Дорога на Элинор
Шрифт:
— Это каких? — ошеломленно спросила Жанна.
— Самостоятельных, уверенных в себе, внутренне талантливых, в общем, самодостаточных.
— Она так вам и сказала?
— Нет, конечно. Боюсь, Примакова таких слов не знает, но смысл выразила вполне отчетливо. Вы купили у нее моток веревки в одиннадцать часов семнадцать минут шестнадцатого числа, то есть за сутки до трагедии…
— А такая точность откуда?
— По копии чека, Жанна Романовна, в кассовом аппарате сохраняются копии, вы должны знать, сами в этой области работаете, верно?

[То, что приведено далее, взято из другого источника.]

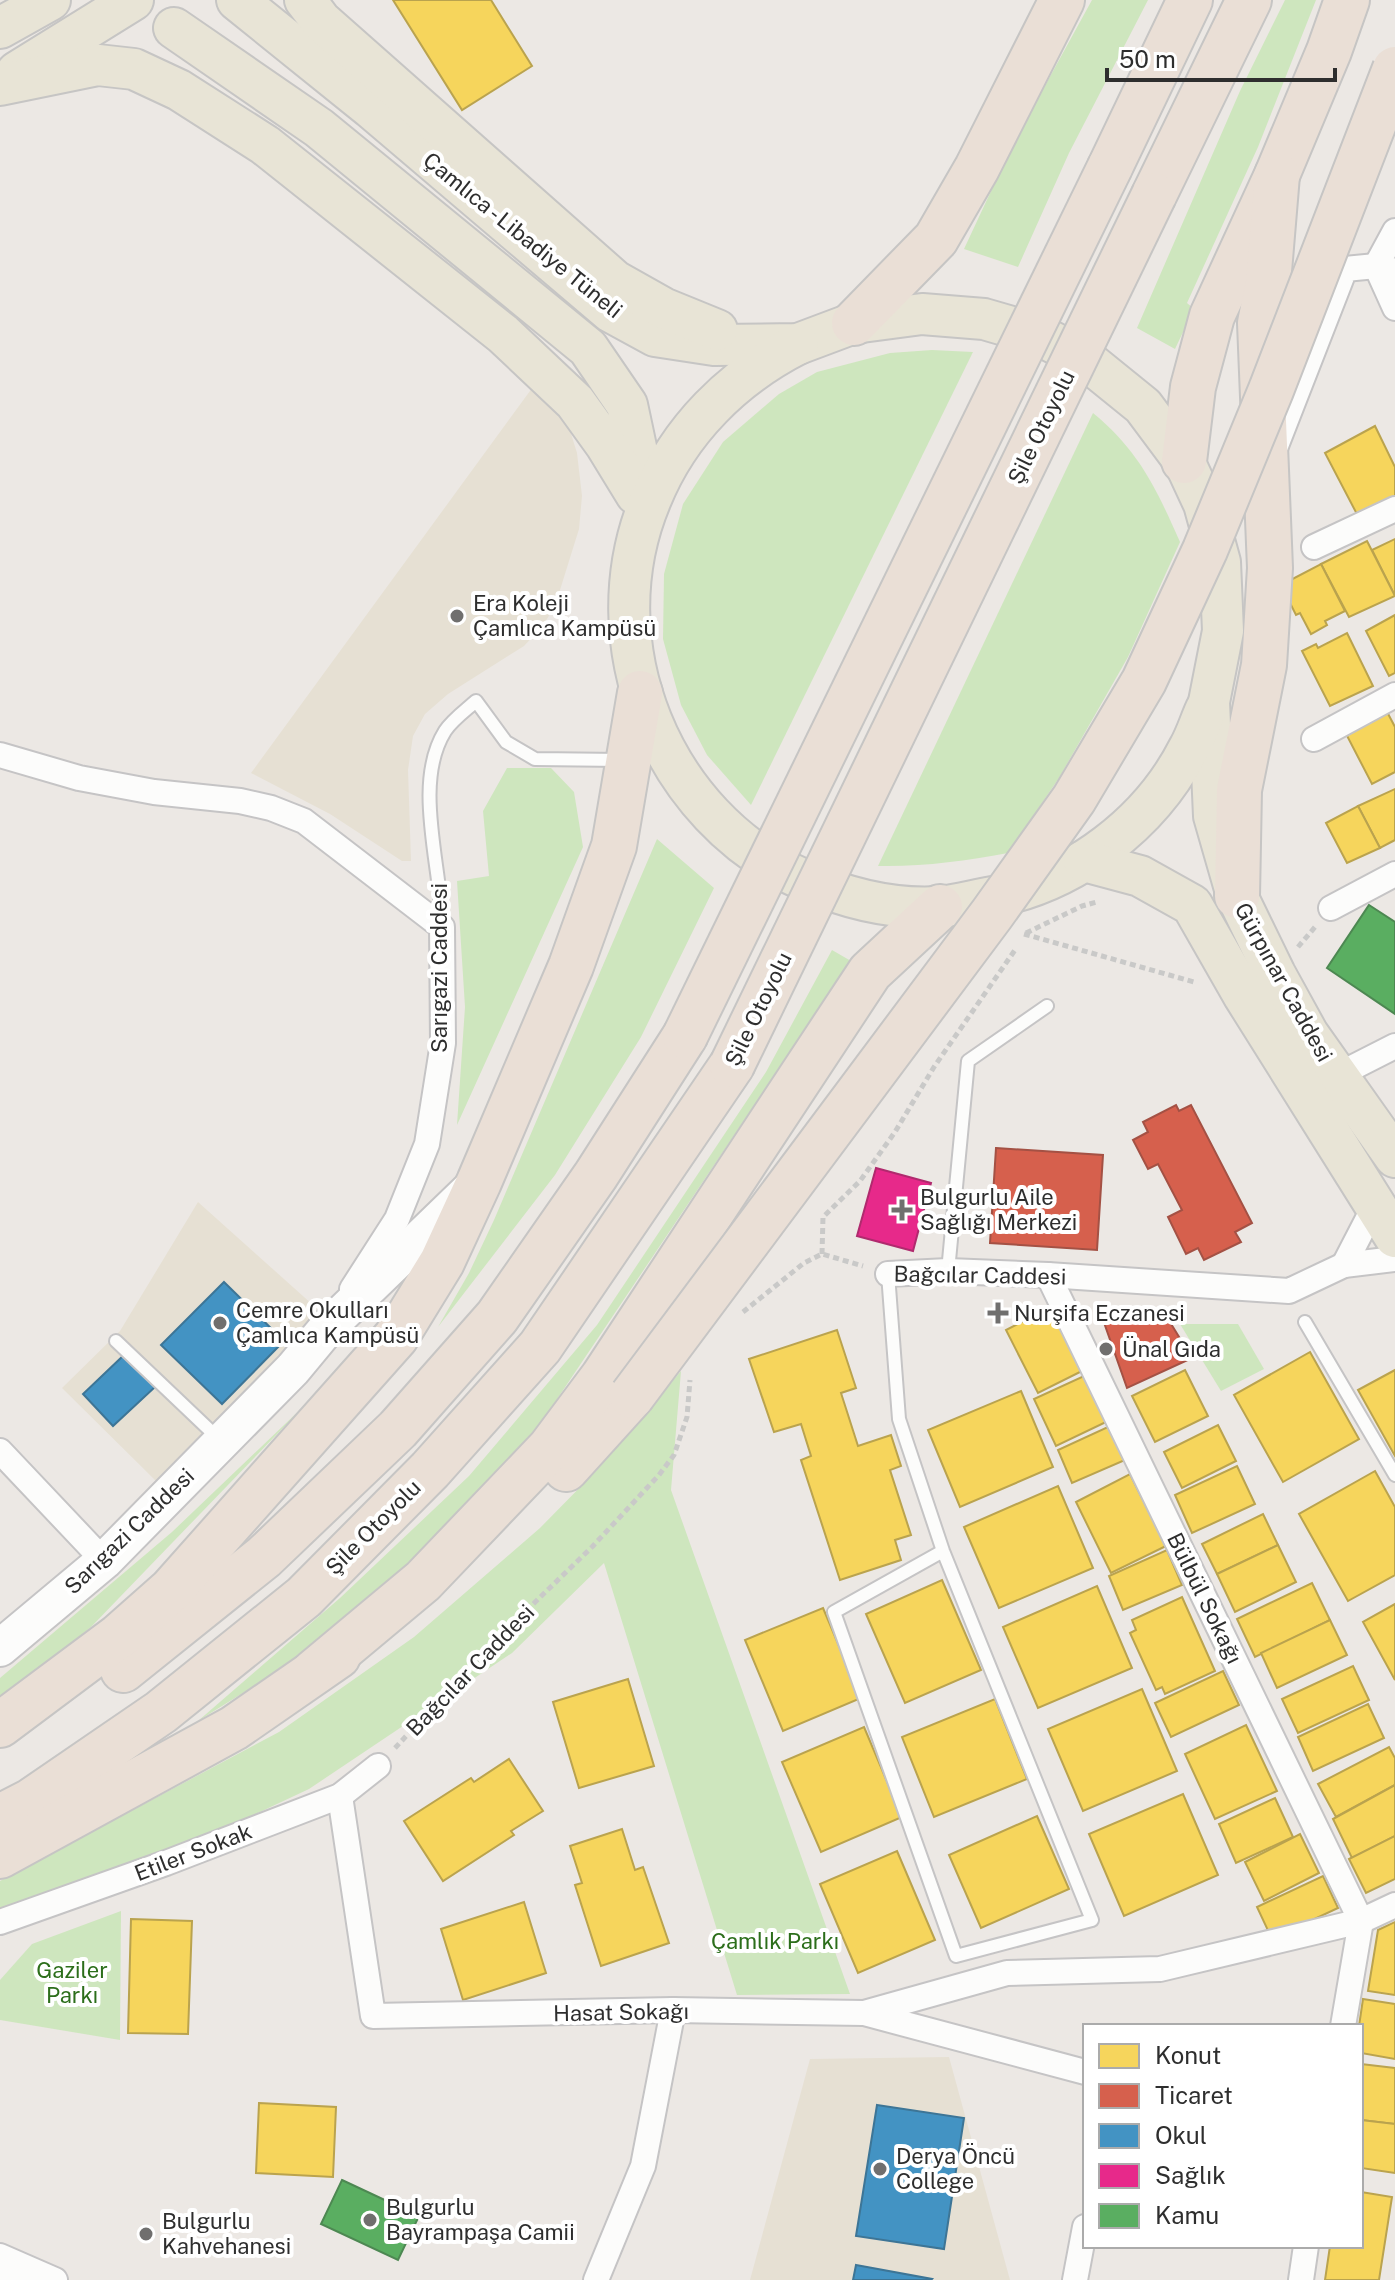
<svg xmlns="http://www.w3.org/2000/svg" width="1395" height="2280" font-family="'Public Sans',sans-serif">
<rect width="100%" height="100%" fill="#ece8e4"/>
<g fill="#e6e0d3">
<polygon points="538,380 568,424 577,453 582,496 579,529 555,606 542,627 524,646 448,694 425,714 413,736 408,770 411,861 402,861 330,814 251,773"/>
<polygon points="198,1202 323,1314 221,1428 156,1481 62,1388 120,1331"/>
<polygon points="949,2057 1010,2280 750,2280 810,2059"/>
</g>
<g fill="#cee6be">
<polygon points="1092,0 1148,0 1069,153 1018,267 964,249 1013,144"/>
<polygon points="1285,0 1316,0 1258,147 1187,303 1194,309 1175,349 1137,328 1240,91"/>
<polygon points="932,350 973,352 751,805 707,755 681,705 663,639 664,574 683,504 723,442 779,394 817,372 890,353"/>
<path d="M1093 413C1139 451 1156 488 1180 542L1128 657 1059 778 1008 853C964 861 922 867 878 866Z"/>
<polygon points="507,768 551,768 574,792 583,847 457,1125 465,1007 457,881 489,876 483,811"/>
<polygon points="657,839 714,888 641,1037 555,1175 438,1327 469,1273 494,1220"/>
<polygon points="832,950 851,961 541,1423 363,1618 198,1721 340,1598 469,1476 597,1325 766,1072"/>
<polygon points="1180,1324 1238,1324 1264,1369 1221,1391"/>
<polygon points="681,1371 671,1490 850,1994 737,1995 604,1563 512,1653 309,1789 0,1933 0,1881 279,1732 414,1637 540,1528 596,1471"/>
<polygon points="307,1403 92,1626 0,1702 0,1678 172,1532"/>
<polygon points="121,1911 120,2040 0,2020 0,1980 32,1944"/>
</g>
<g fill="#f6d55c" stroke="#baa34e" stroke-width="2">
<polygon points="393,0 491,0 532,66 462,110"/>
<polygon points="1375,426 1395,467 1395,499 1359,518 1325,453"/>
<polygon points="1395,539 1395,596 1372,550"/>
<polygon points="1367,541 1395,596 1349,617 1321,564"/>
<polygon points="1321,564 1345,611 1325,621 1327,625 1311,634 1300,613 1296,615 1281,585"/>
<polygon points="1395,615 1395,673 1389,676 1366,631"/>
<polygon points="1347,633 1373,686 1330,706 1302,651 1316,644 1318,648"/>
<polygon points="1385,708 1395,727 1395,772 1372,784 1343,728"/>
<polygon points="1395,789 1395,840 1380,848 1358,806"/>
<polygon points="1358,806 1380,848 1347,863 1326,823"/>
<polygon points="1051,1307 1082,1371 1038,1393 1006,1330"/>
<polygon points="837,1330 856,1388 841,1393 858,1446 891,1435 901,1466 890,1470 911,1535 895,1540 901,1560 840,1580 801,1460 811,1456 801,1424 774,1432 749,1359"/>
<polygon points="1310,1352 1359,1439 1283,1482 1234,1395"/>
<polygon points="1185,1370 1208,1416 1155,1442 1132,1396"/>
<polygon points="1395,1370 1395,1456 1358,1390"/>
<polygon points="1084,1376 1106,1422 1056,1446 1034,1399"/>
<polygon points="1021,1391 1053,1467 960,1507 928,1430"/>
<polygon points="1218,1425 1236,1461 1182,1488 1164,1452"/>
<polygon points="1110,1426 1125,1460 1072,1483 1058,1450"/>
<polygon points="1237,1466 1255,1504 1192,1533 1175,1495"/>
<polygon points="1375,1471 1395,1507 1395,1575 1348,1601 1299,1514"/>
<polygon points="1130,1474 1166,1546 1111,1573 1076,1502"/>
<polygon points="1058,1486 1093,1568 999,1608 964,1527"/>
<polygon points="1263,1514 1278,1545 1217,1574 1202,1544"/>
<polygon points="1278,1545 1296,1582 1235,1612 1217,1574"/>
<polygon points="1167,1550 1182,1585 1123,1610 1109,1576"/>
<polygon points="942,1580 981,1670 905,1703 866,1614"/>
<polygon points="1312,1583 1330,1620 1255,1657 1237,1619"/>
<polygon points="1097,1586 1132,1668 1038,1708 1003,1627"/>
<polygon points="1182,1597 1215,1671 1165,1694 1162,1687 1156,1690 1130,1633 1136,1630 1132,1620"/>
<polygon points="1395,1604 1395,1680 1363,1622"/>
<polygon points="823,1608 861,1698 783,1731 745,1640"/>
<polygon points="1330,1620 1347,1655 1277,1688 1261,1653"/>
<polygon points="1353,1666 1369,1700 1298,1733 1282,1699"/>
<polygon points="1223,1671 1239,1705 1171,1737 1155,1703"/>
<polygon points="628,1679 654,1766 579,1788 553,1702"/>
<polygon points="1142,1689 1177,1771 1083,1811 1048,1729"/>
<polygon points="995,1699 1027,1779 934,1817 902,1737"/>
<polygon points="1368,1704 1384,1738 1313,1771 1298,1737"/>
<polygon points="1246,1725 1277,1791 1215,1819 1185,1754"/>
<polygon points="864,1727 902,1817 821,1852 782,1762"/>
<polygon points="1389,1747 1395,1758 1395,1785 1336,1817 1318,1784"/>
<polygon points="509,1759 543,1811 511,1831 514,1835 443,1881 404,1821 471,1778 474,1782"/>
<polygon points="1395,1785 1395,1836 1352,1858 1333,1819"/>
<polygon points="1183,1794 1218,1875 1124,1916 1089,1834"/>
<polygon points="1275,1798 1293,1837 1236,1863 1219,1824"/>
<polygon points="1037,1816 1069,1889 981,1928 949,1855"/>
<polygon points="622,1829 635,1870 643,1867 669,1943 601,1966 575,1885 582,1883 570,1846"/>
<polygon points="1300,1834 1319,1873 1264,1901 1245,1862"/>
<polygon points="1395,1836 1395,1879 1366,1893 1349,1859"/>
<polygon points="897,1851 935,1940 858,1973 820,1884"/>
<polygon points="1323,1876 1338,1908 1272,1939 1257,1907"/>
<polygon points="524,1902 546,1973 463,2000 441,1929"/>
<polygon points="131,1919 192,1921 188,2034 128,2033"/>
<polygon points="1395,1922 1395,1995 1368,1991 1378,1930"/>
<polygon points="1363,1999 1395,2004 1395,2059 1361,2053 1361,2026 1359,2026"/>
<polygon points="1361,2064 1395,2068 1395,2124 1361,2120"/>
<polygon points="259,2103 336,2107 333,2177 256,2173"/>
<polygon points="1361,2120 1395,2124 1395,2173 1361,2168"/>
<polygon points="1361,2192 1392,2197 1379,2280 1325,2280 1330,2246 1361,2246"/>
</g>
<g fill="#d6604d" stroke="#a45144" stroke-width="2">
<polygon points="1176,1105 1179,1111 1191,1105 1252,1223 1235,1232 1241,1242 1204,1260 1198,1248 1186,1254 1168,1217 1182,1210 1158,1164 1148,1169 1133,1140 1148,1132 1143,1122"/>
<polygon points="996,1148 1103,1155 1097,1250 990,1243"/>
<polygon points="1106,1313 1168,1319 1192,1358 1127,1388 1101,1314"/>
</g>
<g fill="#4393c3" stroke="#3d7596" stroke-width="2">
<polygon points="224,1282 284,1341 222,1404 161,1345"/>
<polygon points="125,1354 155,1387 113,1426 83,1394"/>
<polygon points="877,2105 964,2118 944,2249 856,2236"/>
<polygon points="856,2265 932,2279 931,2280 853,2280"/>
</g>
<polygon fill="#e7298a" stroke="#b02a6e" stroke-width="2" points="876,1168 931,1183 913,1251 857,1236"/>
<g fill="#5aae61" stroke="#4d8852" stroke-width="2">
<polygon points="1369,905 1395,922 1395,1014 1327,968"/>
<polygon points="342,2180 419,2216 398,2260 321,2224"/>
</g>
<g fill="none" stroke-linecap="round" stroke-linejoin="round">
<g stroke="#c5c4c5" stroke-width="16">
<g id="lane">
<path d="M442 926C442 868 412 784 445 731 452 720 466 710 476 701L506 742 535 759 622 760"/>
<polyline points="948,1271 968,1061 1047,1006"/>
<polyline points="888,1274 899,1419 943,1551 1092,1920 956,1956 834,1612 943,1551"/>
<polyline points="1305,1322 1395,1475"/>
<polyline points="116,1341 219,1439"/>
</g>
</g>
<g stroke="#c5c4c5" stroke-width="28">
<g id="street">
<polyline points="1376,266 1395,308"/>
<polyline points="1376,266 1395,231"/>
<polyline points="1274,451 1345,269 1376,266 1395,271"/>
<polyline points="1314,547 1395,509"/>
<polyline points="1314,739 1395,695"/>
<polyline points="0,755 79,778 154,792 240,801 271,808 304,821 442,927 443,1043 427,1144 397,1219 352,1289"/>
<polyline points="1331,908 1395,874"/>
<polyline points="1336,1076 1395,1046"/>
<polyline points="1344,1265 1374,1207"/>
<polyline points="888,1274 948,1271 1048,1275 1289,1291 1344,1265 1395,1259"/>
<polyline points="1048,1275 1361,1921 1343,2026"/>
<polyline points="0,1451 104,1561"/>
<polyline points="340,1796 373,2016 673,2010 864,2013 1085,2072"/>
<polyline points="0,1922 166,1863 340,1796 378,1766"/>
<polyline points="864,2013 1007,1973 1160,1969 1361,1921 1395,1905"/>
<polyline points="0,2256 55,2280"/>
<polyline points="596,2280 643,2166 673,2010"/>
<polyline points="1075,2280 1085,2227"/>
<polyline points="1301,2280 1306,2246"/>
</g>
</g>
<g stroke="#c5c4c5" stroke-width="40">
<g id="secondary">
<polyline points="0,1648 104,1561 293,1369 327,1328 471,1189"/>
<polyline points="0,2278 22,2280"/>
</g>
</g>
<g stroke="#c6c5c4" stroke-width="44">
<g id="primary">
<polyline points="237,0 371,108 611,312 655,336 714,345 798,344 854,323 922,314 984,319 1039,335 1085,359 1143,406 1184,461 1204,504 1220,562 1223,631 1209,702 1214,816 1237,896 1275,974 1308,1034 1395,1157"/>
<polyline points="305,0 321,21 615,281 663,308 717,330"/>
<polyline points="0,28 50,0"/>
<polyline points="174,28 319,128 588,348 627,405 637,452 636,489"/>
<polyline points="17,72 133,0"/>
<polyline points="0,85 98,65 134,69 179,90 265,145 503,334 575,402 606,445 636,494"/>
<path d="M798 344C733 377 679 430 651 499 590 643 662 818 804 880 846 898 893 910 939 907 957 905 975 900 993 897 1075 881 1151 823 1189 748 1196 736 1200 722 1206 709"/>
<polyline points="1084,861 1140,876 1192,905 1244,996 1395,1237"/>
</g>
</g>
<g stroke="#c6c5c4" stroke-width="48">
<g id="highway">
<polyline points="1110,167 1190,0"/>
<polyline points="1154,195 1249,0"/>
<polyline points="854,323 936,239 977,168 1062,0"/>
<polyline points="1184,461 1193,387 1212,316 1277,175 1329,51 1347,0"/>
<polyline points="1237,896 1239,790 1264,665 1270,568 1260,323 1268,283 1277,175"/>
<polyline points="566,1469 632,1396"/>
<polyline points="123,1670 264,1557 398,1429 497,1317 596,1175 685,1036"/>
<polyline points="314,1672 423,1581 550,1448 603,1377 870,972 940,907"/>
<polyline points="0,1725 119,1636 171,1590 396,1337 442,1262 479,1182 571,966 614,846 640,693"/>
<polyline points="0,1817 31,1801 161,1712 304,1597 430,1470 540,1347 732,1065"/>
<polyline points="0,1856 234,1728 338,1656"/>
</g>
</g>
<g stroke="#c9c9c8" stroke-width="5" stroke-dasharray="6 4" stroke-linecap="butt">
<polyline points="1026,933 1082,906 1097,902"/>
<polyline points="1024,934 1194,982"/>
<polyline points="1298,947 1315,927"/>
<polyline points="822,1254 823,1217 860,1181 895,1132 934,1067 1015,950"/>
<polyline points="743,1312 804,1263 822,1254 863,1266"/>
<polyline points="395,1748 498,1638 592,1547 659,1475 674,1455 687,1417 690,1380"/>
</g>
<use href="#lane" stroke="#fcfcfb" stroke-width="12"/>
<use href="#street" stroke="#fcfcfb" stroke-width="24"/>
<use href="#secondary" stroke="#fcfcfb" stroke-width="36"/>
<use href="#primary" stroke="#e8e4d6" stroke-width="40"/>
<use href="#highway" stroke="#eadfd6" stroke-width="44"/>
<g stroke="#c6c5c4" stroke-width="48" stroke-linecap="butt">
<g id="highway-bridge">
<polyline points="685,1036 1110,167"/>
<polyline points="732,1065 1154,195"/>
<polyline points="632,1396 992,914 1074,799 1144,681 1205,550 1271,390 1395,69"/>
</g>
</g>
<use href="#highway-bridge" stroke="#eadfd6" stroke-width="44"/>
</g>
<g fill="#706f6e" stroke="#fff" stroke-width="3">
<circle cx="457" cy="616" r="8"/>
<path d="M898 1198h8v8h8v8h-8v8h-8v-8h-8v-8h8z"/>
<path d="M994 1301h8v8h8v8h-8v8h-8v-8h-8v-8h8z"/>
<circle cx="220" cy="1323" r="8"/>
<circle cx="1106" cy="1349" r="8"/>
<circle cx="880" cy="2169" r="8"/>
<circle cx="370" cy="2220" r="8"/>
<circle cx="146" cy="2234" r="8"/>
</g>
<g text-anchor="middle" stroke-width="8" stroke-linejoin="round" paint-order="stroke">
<g font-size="22" fill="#2e2e2e" stroke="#fff">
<text transform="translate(523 235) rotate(39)" y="8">Çamlıca - Libadiye Tüneli</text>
<text transform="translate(1041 427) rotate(-64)" y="8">Şile Otoyolu</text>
<text transform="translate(439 968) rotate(-90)" y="8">Sarıgazi Caddesi</text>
<text transform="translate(1284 982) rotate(61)" y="8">Gürpınar Caddesi</text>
<text transform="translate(758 1009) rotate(-64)" y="8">Şile Otoyolu</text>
<text transform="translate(980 1275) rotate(1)" y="8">Bağcılar Caddesi</text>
<text transform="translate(373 1527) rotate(-45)" y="8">Şile Otoyolu</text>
<text transform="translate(129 1531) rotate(-44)" y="8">Sarıgazi Caddesi</text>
<text transform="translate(1205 1598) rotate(64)" y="8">Bülbül Sokağı</text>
<text transform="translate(470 1670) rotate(-46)" y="8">Bağcılar Caddesi</text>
<text transform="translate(193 1852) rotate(-21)" y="8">Etiler Sokak</text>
<text transform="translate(621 2012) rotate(-1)" y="8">Hasat Sokağı</text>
</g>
<g font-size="22" fill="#2e2e2e" stroke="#fff" text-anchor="start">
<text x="473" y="611">Era Koleji<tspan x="473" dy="25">Çamlıca Kampüsü</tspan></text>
<text x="920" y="1205">Bulgurlu Aile<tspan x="920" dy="25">Sağlığı Merkezi</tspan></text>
<text x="236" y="1318">Cemre Okulları<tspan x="236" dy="25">Çamlıca Kampüsü</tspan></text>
<text x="1014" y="1321">Nurşifa Eczanesi</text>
<text x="1122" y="1357">Ünal Gıda</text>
<text x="896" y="2164">Derya Öncü<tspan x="896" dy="25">College</tspan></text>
<text x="386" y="2215">Bulgurlu<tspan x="386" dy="25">Bayrampaşa Camii</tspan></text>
<text x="162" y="2229">Bulgurlu<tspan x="162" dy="25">Kahvehanesi</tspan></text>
</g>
<g font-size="22" fill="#2c6e1b" stroke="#fff">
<text x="775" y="1949">Çamlık Parkı</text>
<text x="72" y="1978">Gaziler<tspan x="72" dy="25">Parkı</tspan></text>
</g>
</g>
<rect x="1083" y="2024" width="280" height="224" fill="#ffffff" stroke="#ababab" stroke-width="2"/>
<rect x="1099" y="2044" width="40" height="24" fill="#f6d55c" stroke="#ababab" stroke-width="2"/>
<text x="1155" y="2064" font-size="24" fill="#2e2e2e">Konut</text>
<rect x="1099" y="2084" width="40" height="24" fill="#d6604d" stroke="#ababab" stroke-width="2"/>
<text x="1155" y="2104" font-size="24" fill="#2e2e2e">Ticaret</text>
<rect x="1099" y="2124" width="40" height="24" fill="#4393c3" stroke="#ababab" stroke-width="2"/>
<text x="1155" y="2144" font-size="24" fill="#2e2e2e">Okul</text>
<rect x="1099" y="2164" width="40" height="24" fill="#e7298a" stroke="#ababab" stroke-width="2"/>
<text x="1155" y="2184" font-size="24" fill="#2e2e2e">Sağlık</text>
<rect x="1099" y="2204" width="40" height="24" fill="#5aae61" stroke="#ababab" stroke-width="2"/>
<text x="1155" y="2224" font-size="24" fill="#2e2e2e">Kamu</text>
<path d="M1107 68v12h228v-12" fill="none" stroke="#2e2e2e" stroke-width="4"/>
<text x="1119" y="68" font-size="24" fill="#2e2e2e" stroke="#ffffff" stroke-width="6" paint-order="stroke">50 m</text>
</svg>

— Допустим, — сказала Жанна, припоминая новые подробности. Когда она выходила из отдела — чтобы выйти на улицу, нужно было миновать секцию электротоваров, — продавщица вслед ей сказала: «По тебе эта веревка и плачет». Она обернулась,
— Допустим, — повторила Жанна. — Ну и что? Я совершенно забыла… Сейчас вы напомнили, и я вспомнила. И продавщицу вспомнила, неприятная женщина, у нее, должно быть, какие-то сексуальные проблемы, она на всех мужчин смотрит взглядом голодного удава.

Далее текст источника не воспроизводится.